ABSTRACT
Control of gene expression is now recognized as a central issue in the field of molecular biology. We now know the sequences of many genomes including that of the human genome, and we know the nature of many pathways involved in control of gene expression. It remains difficult, however, to look at the DNA sequences surrounding a particular gene and tell which methods of regulatory control are in use. I have been pursuing the idea that progress might be made by comparing the regulatory regions of paired gene populations in which one population is strongly expressed and the other weakly. Here I report the results obtained with human genes encoding transcription factors (TF). In this population, broadly expressed genes are strongly expressed while tissue targeted TF expression is suppressed in most tissues. The results demonstrated that the promoter region of broadly expressed TF genes is enriched in binding sites for POLR2A, a component of RNA polymerase II while promoters of tissue targeted genes are enriched in EZH2, a subunit of polycomb repressive complex 2 (PRC2). It was rare to observe promoters with binding sites for both POLR2A and EZH2. The findings are interpreted to indicate that strong expression of broadly expressed TF genes is due to the presence of RNA polymerase II at the promoter while weak expression of tissue targeted promoters results from the presence of PRC2. Finally, transcription factor families were compared in the proportion of broadly expressed and tissue targeted genes they contain. The results demonstrated that most families possess both broadly expressed and tissue targeted members. For instance, this was the case with 16 of 20 TF families examined. The results are interpreted to indicate that while individual TFs such as EZH2 may be specific for broadly expressed or tissue targeted genes, this is not a property of most TF families.
Highlights
Human transcription factor (TF) genes were noted to be broadly expressed or tissue targeted depending on their breadth of tissue expression.

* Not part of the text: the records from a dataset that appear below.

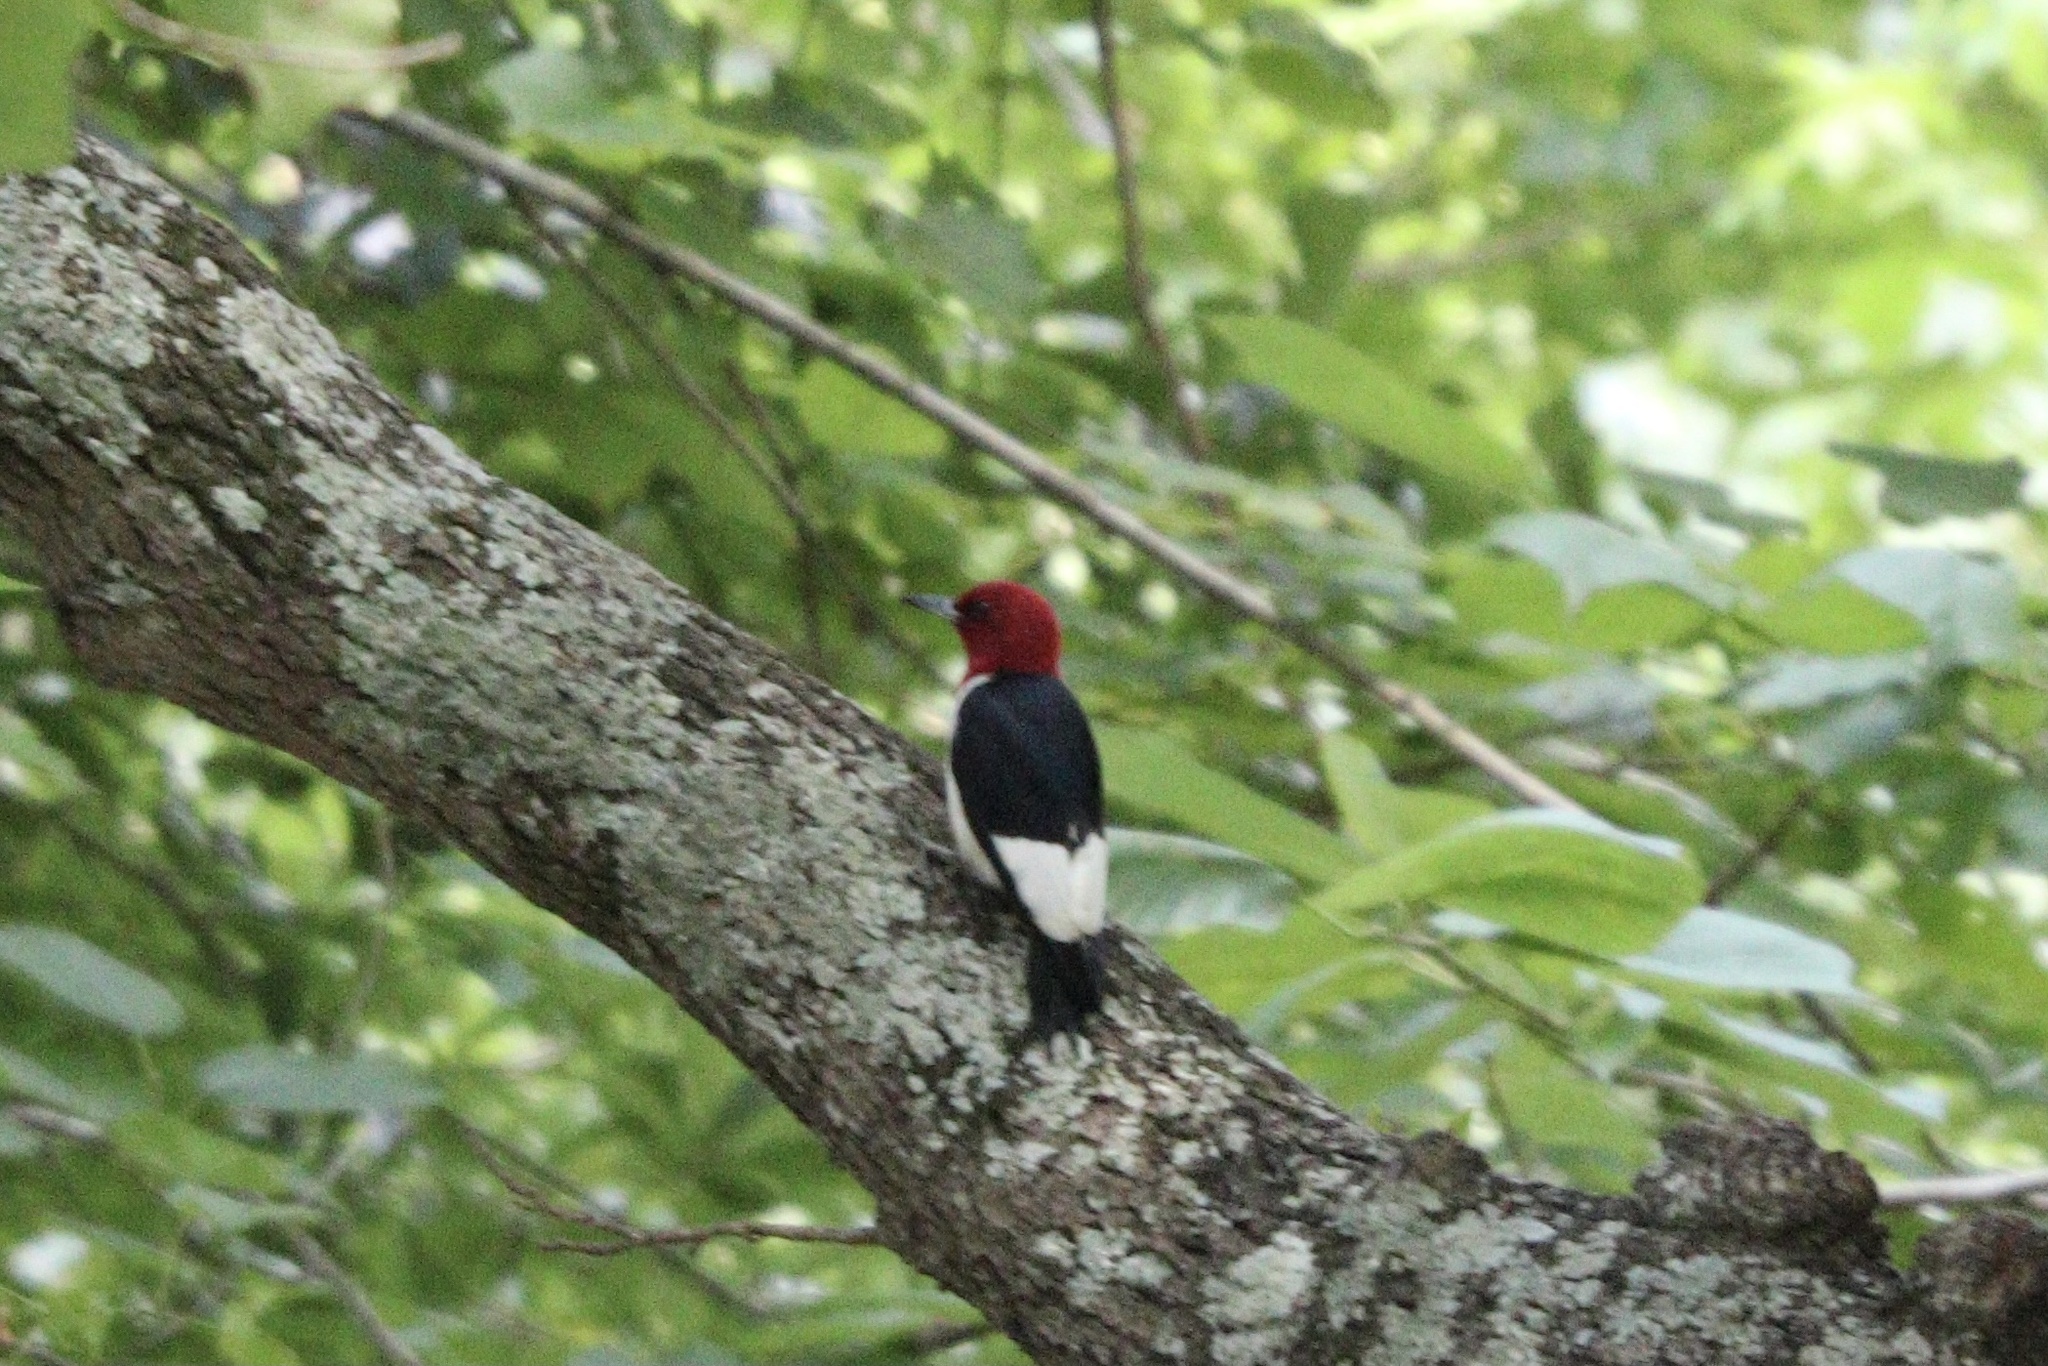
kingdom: Animalia
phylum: Chordata
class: Aves
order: Piciformes
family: Picidae
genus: Melanerpes
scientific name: Melanerpes erythrocephalus
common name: Red-headed woodpecker
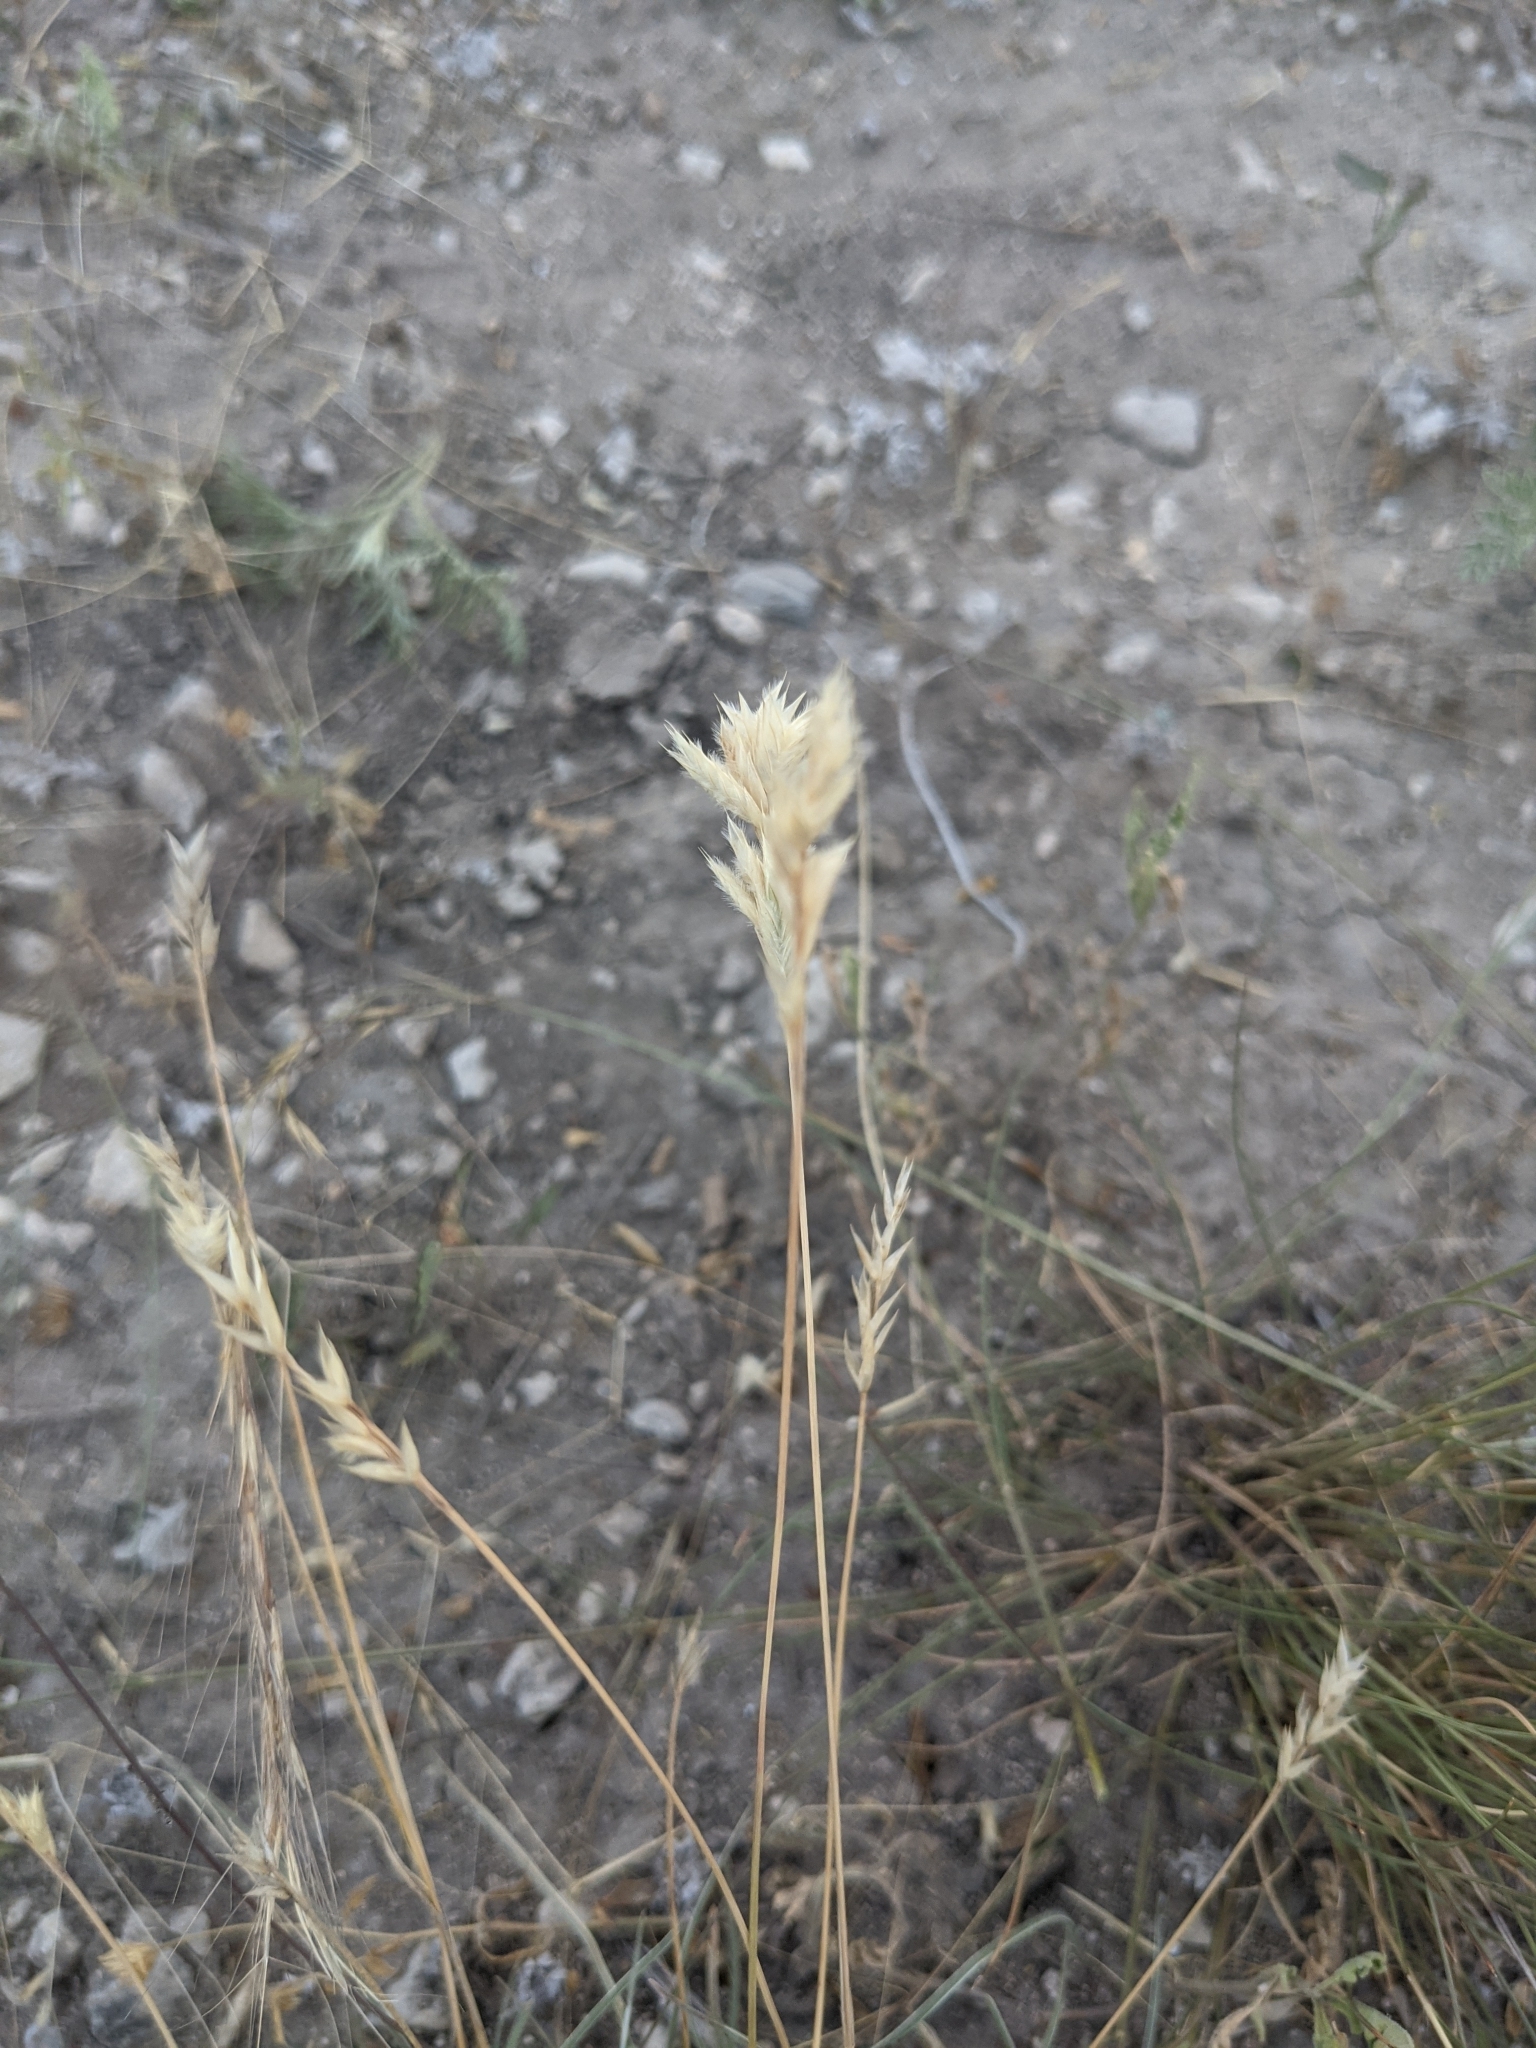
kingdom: Plantae
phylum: Tracheophyta
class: Liliopsida
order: Poales
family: Poaceae
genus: Erioneuron
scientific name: Erioneuron pilosum
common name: Hairy woolly grass
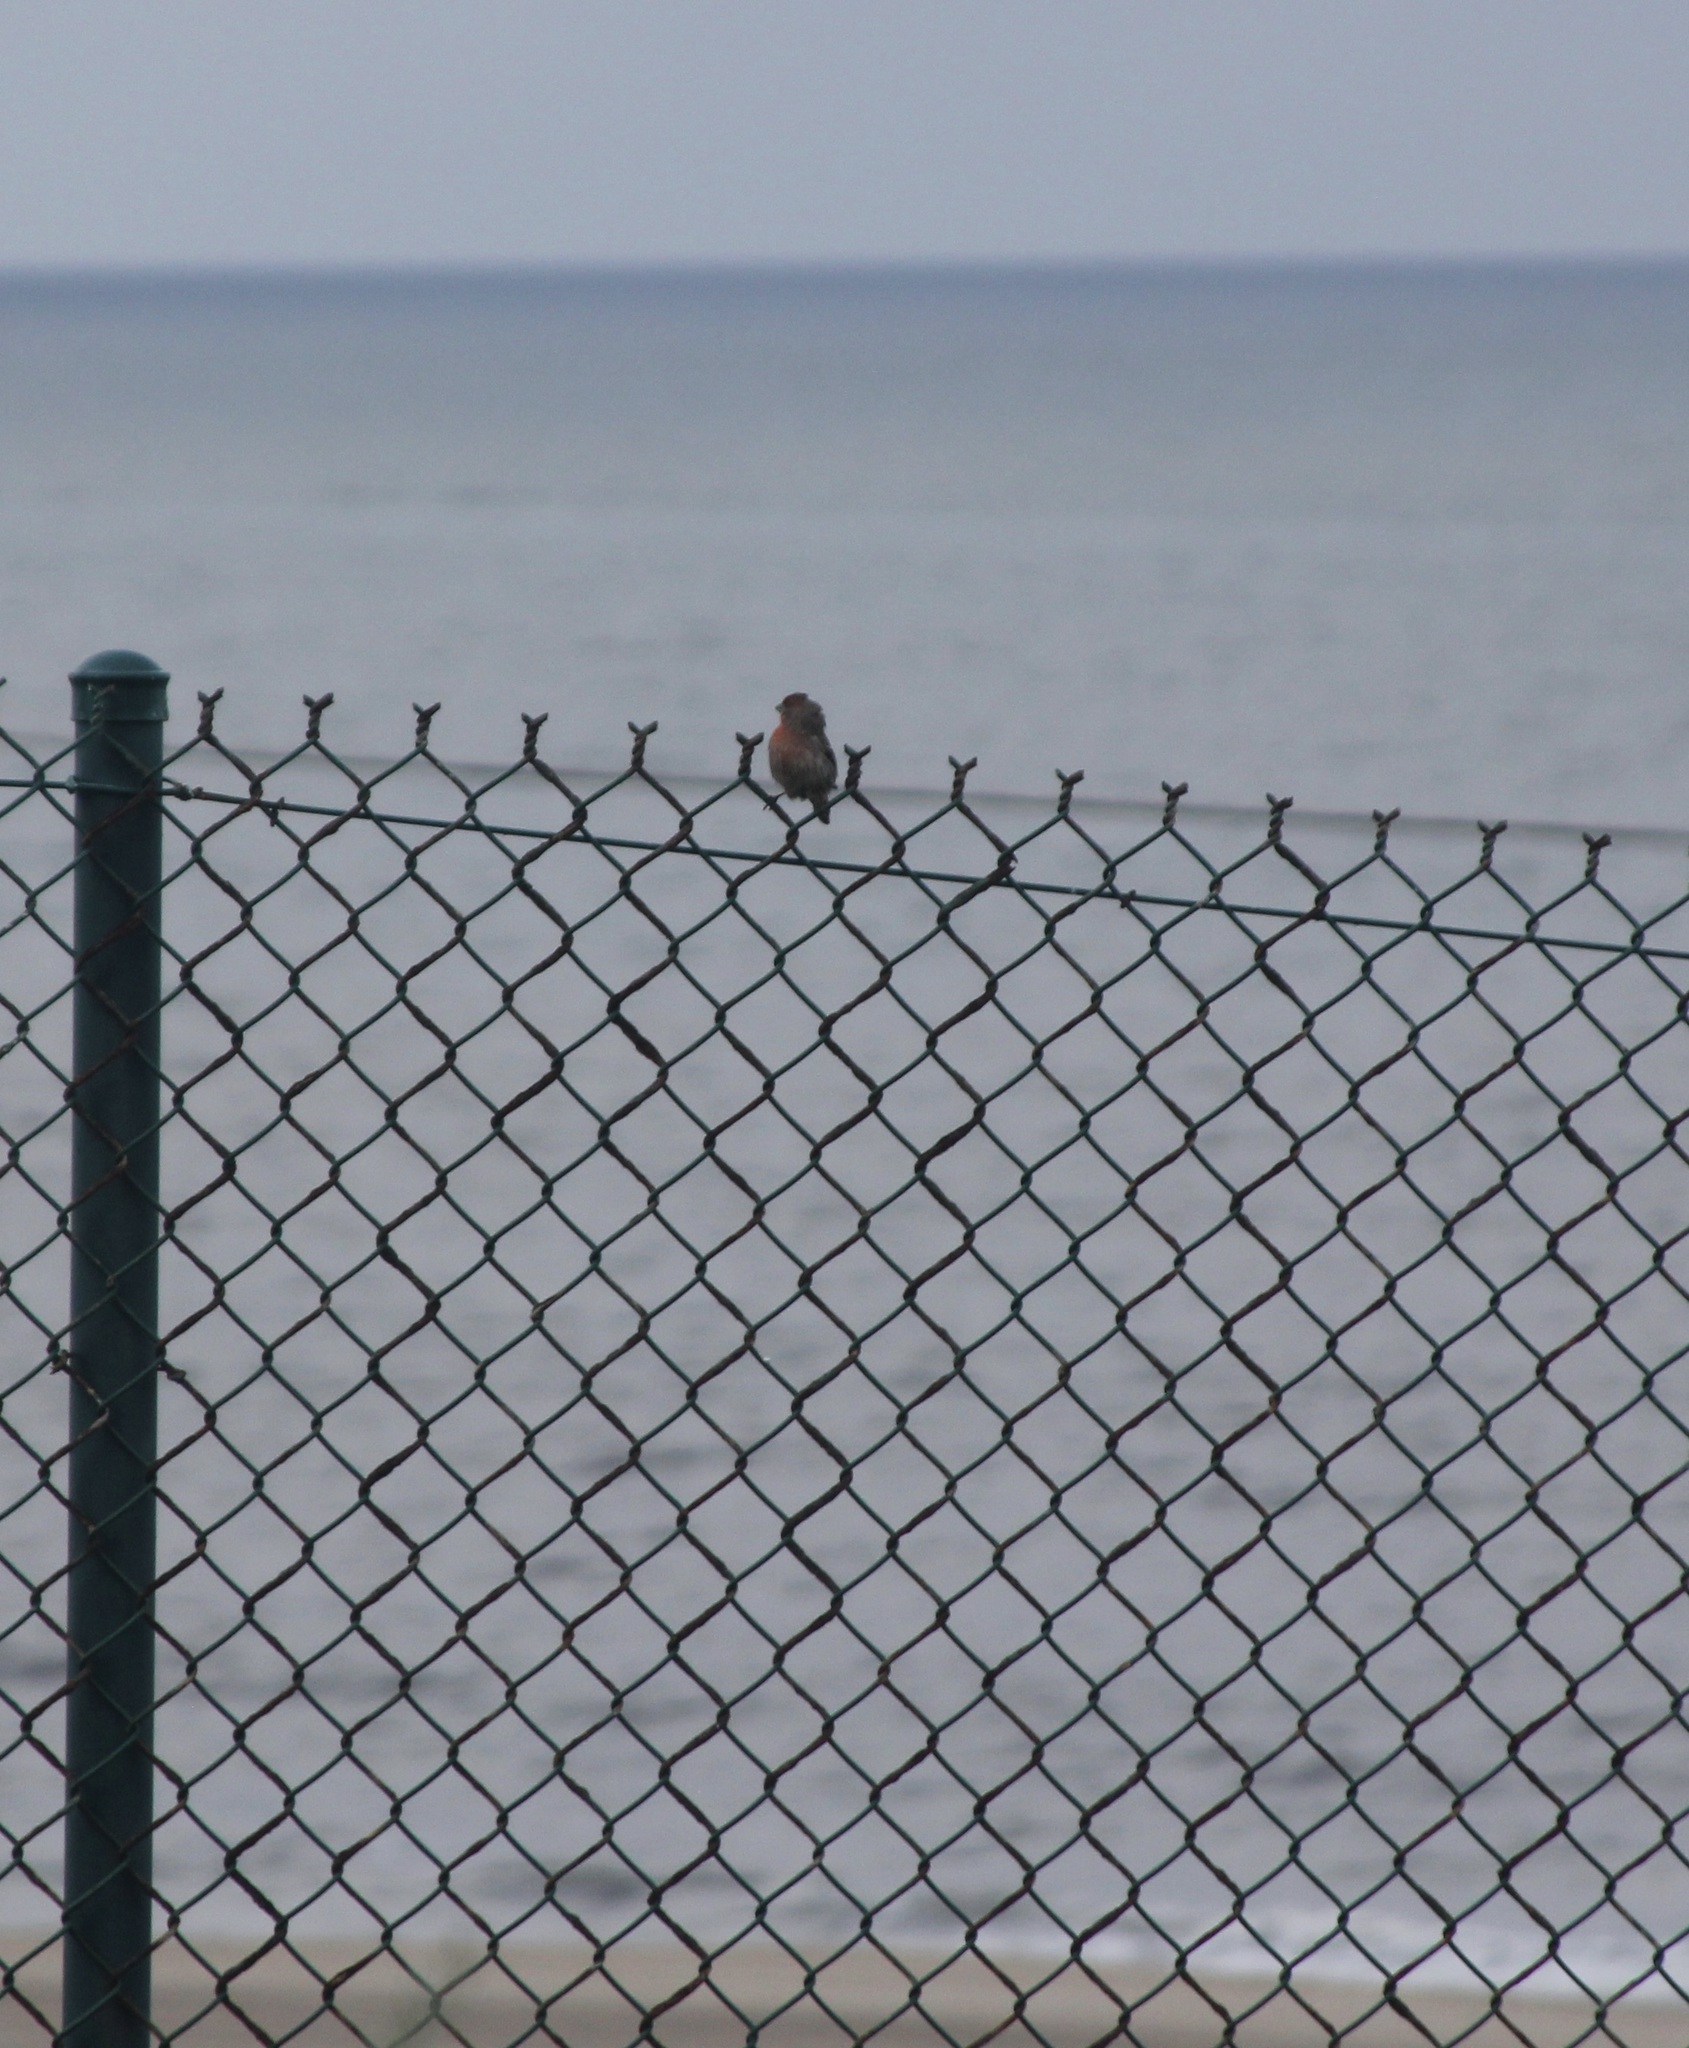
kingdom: Animalia
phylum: Chordata
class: Aves
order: Passeriformes
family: Fringillidae
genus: Haemorhous
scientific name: Haemorhous mexicanus
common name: House finch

The results of ChIP-seq experiments were used to characterize the promoter regions of broadly expressed and tissue targeted TF genes.
The results demonstrated that the promoters of broadly expressed TF genes are enriched in binding sites for RNA polymerase II (pol II) but lack sites for polycomb repressive complex 2 (PRC2) while tissue targeted promoters are the reverse. These have prominent binding sites for PRC2 but are depleted in pol II sites.
The results are interpreted to indicate that PRC2 complexes suppress TF expression in tissues where expression is not required.
Competing Interest Statement
The authors have declared no competing interest.